What you have to do |
In the listing that follows, how many lines include the word "rounded"? Only the number is wanted.

Data shown |

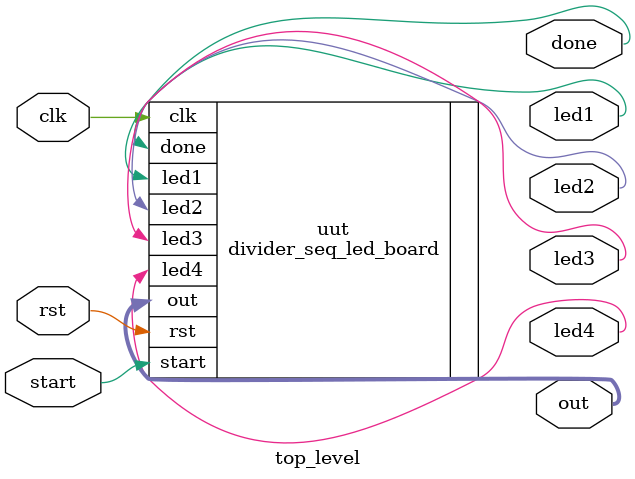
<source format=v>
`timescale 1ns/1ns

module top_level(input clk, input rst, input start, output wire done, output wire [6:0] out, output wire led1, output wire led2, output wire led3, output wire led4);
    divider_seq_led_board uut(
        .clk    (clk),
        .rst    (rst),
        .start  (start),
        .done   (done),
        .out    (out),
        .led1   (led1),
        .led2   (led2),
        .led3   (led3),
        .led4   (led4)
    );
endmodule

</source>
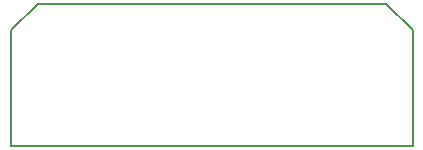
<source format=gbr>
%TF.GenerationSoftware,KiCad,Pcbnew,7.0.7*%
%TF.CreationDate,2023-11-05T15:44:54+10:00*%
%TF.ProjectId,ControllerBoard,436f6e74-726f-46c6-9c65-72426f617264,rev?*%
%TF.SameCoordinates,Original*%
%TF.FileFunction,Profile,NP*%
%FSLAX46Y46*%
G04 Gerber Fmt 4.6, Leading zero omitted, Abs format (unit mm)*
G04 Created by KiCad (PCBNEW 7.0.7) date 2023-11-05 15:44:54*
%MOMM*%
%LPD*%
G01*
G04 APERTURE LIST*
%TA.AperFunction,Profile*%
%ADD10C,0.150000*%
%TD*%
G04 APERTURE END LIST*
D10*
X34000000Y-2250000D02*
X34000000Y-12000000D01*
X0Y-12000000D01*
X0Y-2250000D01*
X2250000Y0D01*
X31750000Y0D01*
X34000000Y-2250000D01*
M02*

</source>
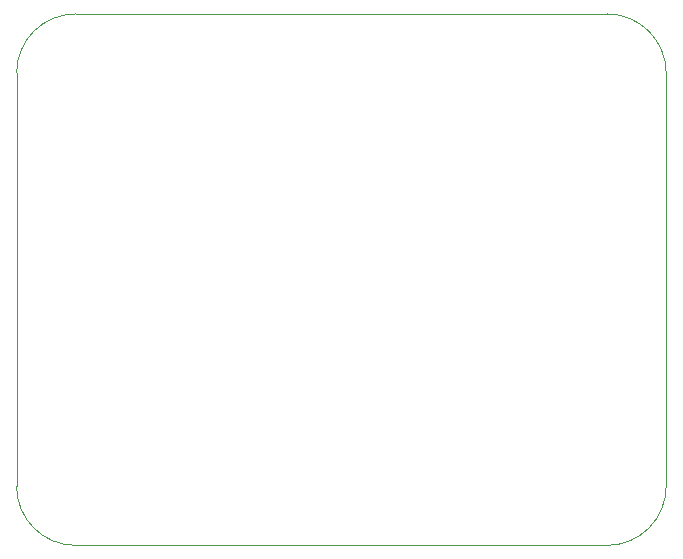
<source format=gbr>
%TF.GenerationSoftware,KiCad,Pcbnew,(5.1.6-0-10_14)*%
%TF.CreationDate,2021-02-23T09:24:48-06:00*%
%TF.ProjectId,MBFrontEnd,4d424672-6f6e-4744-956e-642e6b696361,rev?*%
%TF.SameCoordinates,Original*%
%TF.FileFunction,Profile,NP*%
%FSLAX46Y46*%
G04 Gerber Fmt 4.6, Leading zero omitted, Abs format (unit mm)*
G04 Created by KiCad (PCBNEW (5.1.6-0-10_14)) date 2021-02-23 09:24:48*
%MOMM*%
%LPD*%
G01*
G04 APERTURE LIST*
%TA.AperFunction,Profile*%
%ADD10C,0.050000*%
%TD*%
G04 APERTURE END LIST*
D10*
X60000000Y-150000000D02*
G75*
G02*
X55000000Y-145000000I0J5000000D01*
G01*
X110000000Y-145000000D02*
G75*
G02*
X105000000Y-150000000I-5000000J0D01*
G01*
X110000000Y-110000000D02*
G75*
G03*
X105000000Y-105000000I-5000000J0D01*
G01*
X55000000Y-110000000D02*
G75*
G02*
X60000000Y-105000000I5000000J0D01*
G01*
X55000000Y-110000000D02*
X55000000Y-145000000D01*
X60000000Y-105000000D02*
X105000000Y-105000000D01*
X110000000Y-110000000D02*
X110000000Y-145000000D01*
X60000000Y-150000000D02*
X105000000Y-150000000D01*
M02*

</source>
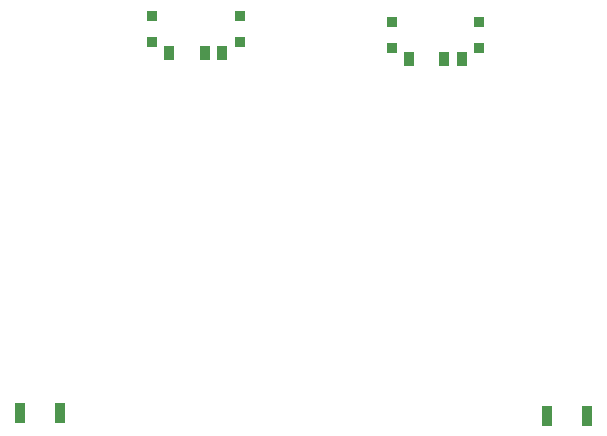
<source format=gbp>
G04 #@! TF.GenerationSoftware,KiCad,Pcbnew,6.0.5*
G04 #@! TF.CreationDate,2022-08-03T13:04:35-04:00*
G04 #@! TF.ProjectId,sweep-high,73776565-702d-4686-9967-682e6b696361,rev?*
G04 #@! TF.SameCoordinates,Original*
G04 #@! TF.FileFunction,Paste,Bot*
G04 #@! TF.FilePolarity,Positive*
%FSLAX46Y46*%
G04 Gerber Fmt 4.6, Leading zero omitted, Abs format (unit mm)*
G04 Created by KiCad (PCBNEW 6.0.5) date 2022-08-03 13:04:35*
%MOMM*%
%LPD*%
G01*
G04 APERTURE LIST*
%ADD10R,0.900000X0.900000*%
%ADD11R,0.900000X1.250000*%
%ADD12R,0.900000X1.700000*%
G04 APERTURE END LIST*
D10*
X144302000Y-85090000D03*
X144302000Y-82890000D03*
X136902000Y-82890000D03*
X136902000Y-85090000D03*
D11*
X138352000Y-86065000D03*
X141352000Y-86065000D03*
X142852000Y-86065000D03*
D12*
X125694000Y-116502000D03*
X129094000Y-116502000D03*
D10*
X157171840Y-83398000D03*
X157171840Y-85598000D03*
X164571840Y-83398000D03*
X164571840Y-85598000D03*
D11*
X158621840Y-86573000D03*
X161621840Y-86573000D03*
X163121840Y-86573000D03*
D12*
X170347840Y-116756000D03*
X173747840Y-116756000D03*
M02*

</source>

---

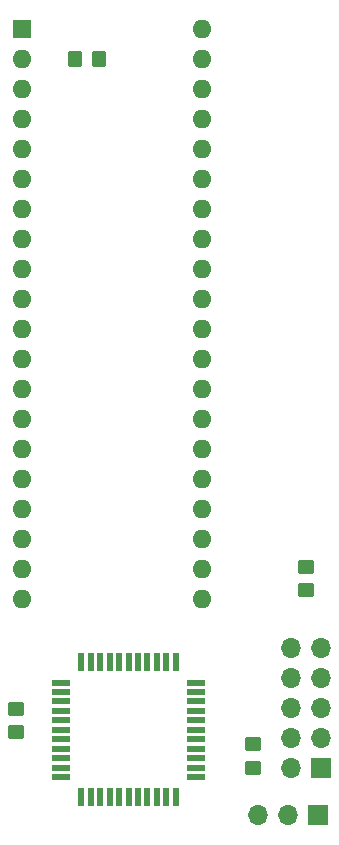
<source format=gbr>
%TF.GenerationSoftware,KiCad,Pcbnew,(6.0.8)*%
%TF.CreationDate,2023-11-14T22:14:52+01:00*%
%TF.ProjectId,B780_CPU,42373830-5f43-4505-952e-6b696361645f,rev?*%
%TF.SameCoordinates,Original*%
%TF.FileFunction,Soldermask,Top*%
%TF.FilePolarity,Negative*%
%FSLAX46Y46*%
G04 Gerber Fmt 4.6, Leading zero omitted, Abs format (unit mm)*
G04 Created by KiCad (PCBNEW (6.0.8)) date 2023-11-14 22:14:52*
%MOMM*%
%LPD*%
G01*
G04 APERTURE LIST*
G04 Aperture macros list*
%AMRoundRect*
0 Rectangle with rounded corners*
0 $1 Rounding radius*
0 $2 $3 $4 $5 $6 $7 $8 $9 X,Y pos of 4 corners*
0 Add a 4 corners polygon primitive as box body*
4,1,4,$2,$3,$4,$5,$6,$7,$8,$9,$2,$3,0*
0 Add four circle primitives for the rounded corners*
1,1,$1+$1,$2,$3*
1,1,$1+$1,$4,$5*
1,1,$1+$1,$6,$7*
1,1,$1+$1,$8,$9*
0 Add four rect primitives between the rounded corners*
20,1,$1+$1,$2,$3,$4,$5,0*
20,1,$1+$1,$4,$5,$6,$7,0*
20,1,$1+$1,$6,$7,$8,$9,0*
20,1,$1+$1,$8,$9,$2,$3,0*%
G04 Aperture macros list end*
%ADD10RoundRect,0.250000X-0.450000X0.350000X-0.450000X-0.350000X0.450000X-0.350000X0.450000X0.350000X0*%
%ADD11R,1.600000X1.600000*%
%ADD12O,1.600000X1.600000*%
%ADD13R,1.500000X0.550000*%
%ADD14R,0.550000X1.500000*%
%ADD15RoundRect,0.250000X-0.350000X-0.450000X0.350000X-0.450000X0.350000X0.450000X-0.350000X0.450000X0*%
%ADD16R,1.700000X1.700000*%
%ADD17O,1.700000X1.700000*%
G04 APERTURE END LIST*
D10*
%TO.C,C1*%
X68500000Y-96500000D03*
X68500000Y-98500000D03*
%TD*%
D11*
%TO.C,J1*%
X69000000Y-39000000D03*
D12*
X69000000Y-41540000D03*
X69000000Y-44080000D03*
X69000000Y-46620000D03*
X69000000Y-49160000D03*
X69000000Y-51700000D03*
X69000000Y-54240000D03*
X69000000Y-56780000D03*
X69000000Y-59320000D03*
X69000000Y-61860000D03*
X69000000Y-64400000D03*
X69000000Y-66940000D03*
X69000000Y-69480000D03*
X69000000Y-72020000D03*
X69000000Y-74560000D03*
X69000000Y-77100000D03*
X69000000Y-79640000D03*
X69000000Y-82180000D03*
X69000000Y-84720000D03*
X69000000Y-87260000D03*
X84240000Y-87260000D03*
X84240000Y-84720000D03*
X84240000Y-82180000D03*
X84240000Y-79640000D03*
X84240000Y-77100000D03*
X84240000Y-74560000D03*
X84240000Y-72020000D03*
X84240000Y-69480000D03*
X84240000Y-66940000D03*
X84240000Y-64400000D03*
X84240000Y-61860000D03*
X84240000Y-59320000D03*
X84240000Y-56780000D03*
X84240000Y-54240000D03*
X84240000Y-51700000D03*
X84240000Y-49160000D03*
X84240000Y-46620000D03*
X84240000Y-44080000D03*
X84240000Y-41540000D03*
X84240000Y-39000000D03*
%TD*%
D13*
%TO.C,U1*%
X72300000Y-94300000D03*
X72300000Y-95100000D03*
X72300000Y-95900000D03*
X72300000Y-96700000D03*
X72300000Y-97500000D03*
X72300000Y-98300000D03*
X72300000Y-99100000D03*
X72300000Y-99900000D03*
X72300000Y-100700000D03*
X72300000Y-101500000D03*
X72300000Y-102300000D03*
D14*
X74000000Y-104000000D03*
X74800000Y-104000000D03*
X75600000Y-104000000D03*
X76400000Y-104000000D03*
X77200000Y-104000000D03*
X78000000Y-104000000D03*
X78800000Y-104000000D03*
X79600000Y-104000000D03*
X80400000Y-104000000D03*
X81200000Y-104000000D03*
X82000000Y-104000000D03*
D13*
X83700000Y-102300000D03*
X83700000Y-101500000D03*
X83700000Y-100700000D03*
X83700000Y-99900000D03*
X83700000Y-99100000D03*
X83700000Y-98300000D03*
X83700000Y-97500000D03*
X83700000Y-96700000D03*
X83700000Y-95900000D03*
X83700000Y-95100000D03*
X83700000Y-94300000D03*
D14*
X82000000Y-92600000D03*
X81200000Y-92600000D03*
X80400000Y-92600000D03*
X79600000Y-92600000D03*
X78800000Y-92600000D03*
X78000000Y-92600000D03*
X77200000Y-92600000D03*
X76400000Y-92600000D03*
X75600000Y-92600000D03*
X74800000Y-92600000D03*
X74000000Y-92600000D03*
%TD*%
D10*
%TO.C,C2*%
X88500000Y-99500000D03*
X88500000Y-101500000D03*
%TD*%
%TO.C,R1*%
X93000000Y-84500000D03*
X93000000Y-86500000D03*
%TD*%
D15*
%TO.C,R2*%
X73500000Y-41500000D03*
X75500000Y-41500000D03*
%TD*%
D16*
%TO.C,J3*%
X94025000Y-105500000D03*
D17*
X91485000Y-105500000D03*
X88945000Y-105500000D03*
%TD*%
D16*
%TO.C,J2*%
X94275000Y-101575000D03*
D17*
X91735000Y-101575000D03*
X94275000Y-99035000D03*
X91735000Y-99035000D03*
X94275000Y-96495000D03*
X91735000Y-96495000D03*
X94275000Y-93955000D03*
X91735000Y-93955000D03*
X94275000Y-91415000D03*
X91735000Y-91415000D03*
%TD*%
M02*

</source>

Exercise answer |
3